# so the point break remake.....



## silverback (Jun 18, 2008)

its gonna be bad isnt it,its gonna be a longer version of the advert where there is loud big action scenes and nothing of the magic of the original. im sorry to be a negative nancy,but thats my pre viewing thoughts.to be fair im biased already because i absolutely adore the original.i havent watched the original in a very long time,but i can safely say this will be all show and no go.

and what the bloody hell is ray winstone doing in it ? he was bad enough in the sweeney film lol.


----------



## Shiny (Apr 23, 2007)

It won't have Lori in it 

:argie::argie::argie:


----------



## silverback (Jun 18, 2008)

you know what,i never really thought she was hot at all lol.but she could act,which i think is lost in some films now.lets get megan fox or rosie whiteley in it and forget the fact there awful actors lol.

i just seen kermodes review and im shocked to find out its the fella who did fast an furious one who has been in charge of this.i dont need to read anymore,i wont be seeing this anytime soon.its bad enough F N F 1 was just a terrible film and a horrendous rip off of point break,hes actually managed to **** on the original from an even greater height with a direct remake


----------



## daz4311 (Oct 13, 2007)

I hate that they have tried to remake this film..one of my all time classic movies..I for one will never be watching the remake..no way no how


----------



## ffrs1444 (Jun 7, 2008)

One of my Fav movies they could of remand it as Patrick swazy son followed his footsteps or something random


----------



## silverback (Jun 18, 2008)

ffrs1444 said:


> One of my Fav movies they could of remand it as Patrick swazy son followed his footsteps or something random


i got a list of donts that may have helped it.

1,dont call it point break

2,dont use the same character names as the original

3,stop remaking films

4,dont leave it in the hands of someone who knocked up fast and furious,its already remade point break 7 times thanks to the ****ty F n F franchise,and hasnt come close once to getting better than 10% as good as point break.

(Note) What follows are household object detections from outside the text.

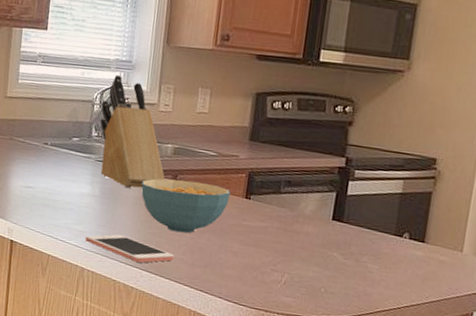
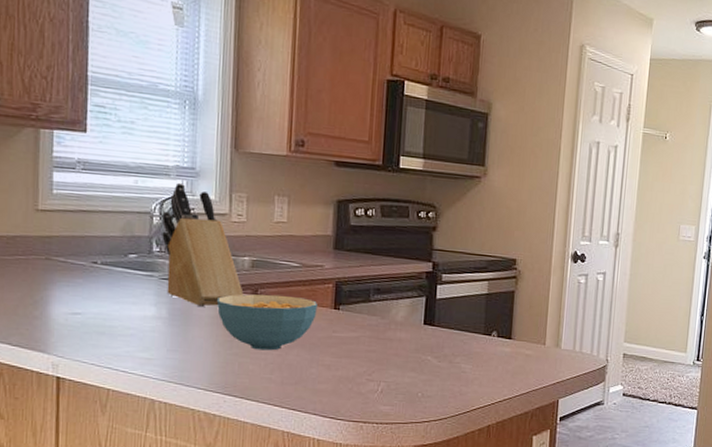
cell phone: present [85,234,174,263] -> none [153,359,261,387]

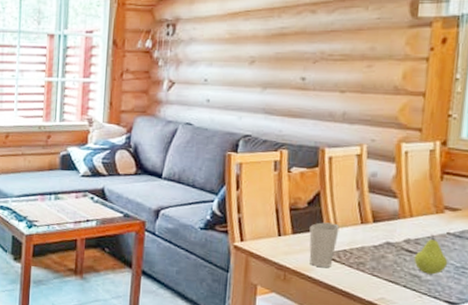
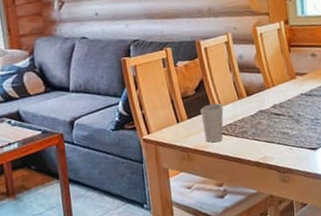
fruit: present [414,234,448,275] -> none [281,97,306,130]

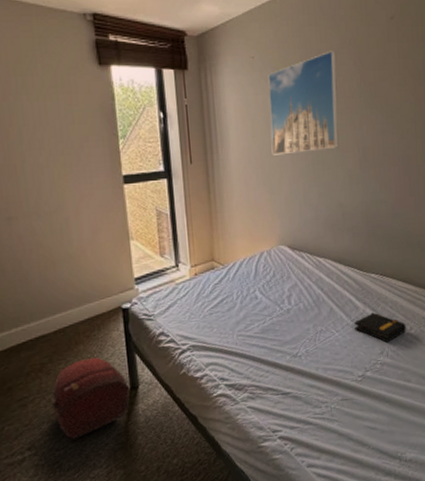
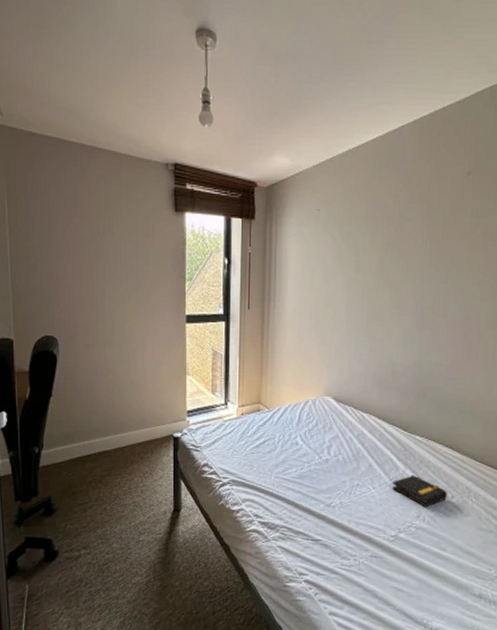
backpack: present [51,357,130,439] -> none [106,477,173,546]
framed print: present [268,50,339,155] -> none [327,205,403,308]

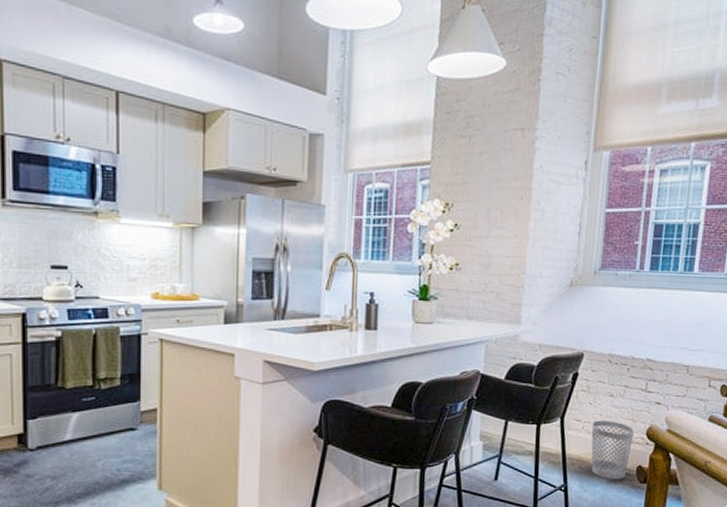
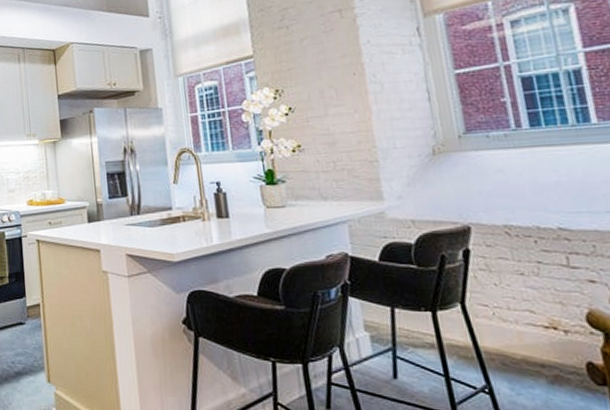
wastebasket: present [591,420,634,479] -> none [505,305,573,380]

i read a cracking review today saying it was like "Imagine the intense stunts from an energy drink commercial or Youtube extreme sport montage with the soundtrack from the fella in mad max who was strapped to a truck blasting out loud music This is where the second coming of Point Break truly excels. When it hits just the right velocity, it's bloody breathtaking. Unfortunately, the narrative is not only poor, it nearly sabotages the movie like a broken parachute.but sadly it's repeatedly interrupted by the shoddy story, which feels like an excuse to fly across the globe to do random cool tricks."

now where have we seen the "feels like an excuse to fly across the globe to do random cool tricks" before? well fast and furious 7 was by far the worst offender for this,but pretty much every fast and furious since the first one has been like that.its like they threw a dart at the map and whatever colour dart hit the location was inked to a pre determined story line.red dart hits london,right thats where we will have the chase scene lol.miami,brazil,japan,england,dubai,etc etc.forget the plot,lets just take the film on tour,no bugger will notice theres sod all story line because there trying to keep up on why we have arrived in another country.genius idea.


----------



## danwel (Feb 18, 2007)

It's one of my all time favourite films so I will watch it for that reason but I doubt it will be anywhere near as good as the original


----------



## stangalang (Nov 27, 2009)

silverback said:


> its gonna be bad isnt it,its gonna be a longer version of the advert where there is loud big action scenes and nothing of the magic of the original. im sorry to be a negative nancy,but thats my pre viewing thoughts.to be fair im biased already because i absolutely adore the original.i havent watched the original in a very long time,but i can safely say this will be all show and no go.
> 
> and what the bloody hell is ray winstone doing in it ? he was bad enough in the sweeney film lol.


Yes


----------



## andy665 (Nov 1, 2005)

How the hell can they possibly get close to the original, an all time modern classic film


----------



## Cookies (Dec 10, 2008)

Just watched the remake. 

Pointless Break. 

Cooks

Sent from my D6603 using Tapatalk


----------



## ffrs1444 (Jun 7, 2008)

Yep I did watch it on Kodi and was pants


----------



## InvaderZim (Aug 24, 2010)

I had held out some hope for it but it was not good. I laughed at parts I really shouldn't have and didn't give a darn about any of the characters.

Just my two cents but after Hot Fuzz used the yelling and shooting his gun in the air moment it probably wasn't a good idea to try to tie it back into a 'serious' movie.


----------